Сейчас весь свет клином сошелся — единственная, даже жутко от мысли, что отвернется.
Он узнал — Ксюша вернулась из города. Утром снял бритвой трехдневную щетину, надел чистую сорочку, постеснялся влезть в свой праздничный «московский» костюм. Может подумать — ишь, женихаться пришел со всем старанием, того гляди, в цене упадешь. Костюм не надел, а сапоги начистил — глядеться можно, старую бригадирскую кепку-блин заменил новенькой фуражкой. Оглядел себя в тусклое настенное зеркальце, в которое, наверное, смотрелась бабка Груня, когда была несватанной девкой: брови белые, ресницы рыжие, глаза глубоко всажены под лоб, сам лоб шишковат. Фу-ты, черт, как на дядю Евлампия похож! Гнусная, однако, рожа, но что-что, а это и рад бы, да не сменишь.

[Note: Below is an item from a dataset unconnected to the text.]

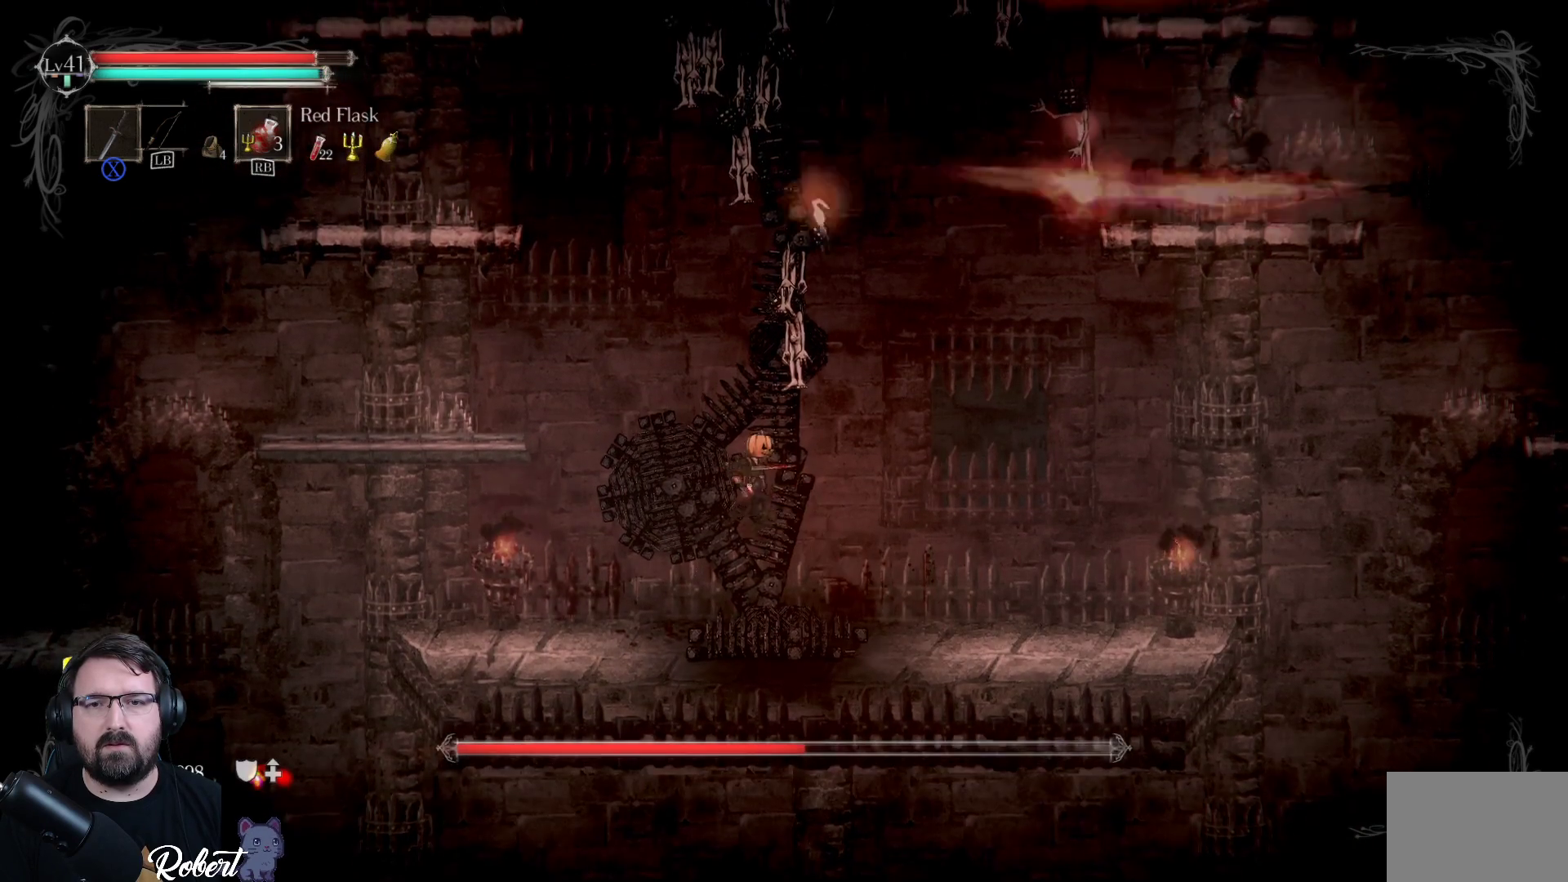
{"buttons": [], "left_stick": "up-right", "right_stick": "center", "events": [[100, "A", "down"], [333, "A", "up"]]}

Опытный участок, бывшая столярка. Салатная окраска по обшивке потемнела, вывеска выцвела, в палисадничке под низенькими оконцами бесхитростные цветочки и кустики смородины. Дом с низеньким крылечком и облупившимися белыми наличниками обрел обжитую уютность. И Сергей неожиданно почувствовал, что этот приземистый домишко, который он не любил прежде, держал его под замком, сейчас родственно дорог ему. И нет, не только потому, что там Ксюша. А потому, что он чувствует — мог бы связать жизнь с этим домом. Искал бы сортовые семена, испытывал их, втайне, наверное, мечтал о невозможном, о чудесной пшенице с колосом, как кистень… Ну а в Петраковской, разве там нельзя жить? Выгонял бы урожаи, завалил бы всех хлебом, отстроился бы, всю рухлядь снес, вместо старых изб поставил бы коттеджи, с водопроводом, с ванными, с электричеством! Тут ли, в Петраковской ли, где бы ни было, лишь бы под ногами — земля, а она-то всюду будет! Дядя Евлампий родные места сделал чужбиной, так почему чужбину не сделать родиной?..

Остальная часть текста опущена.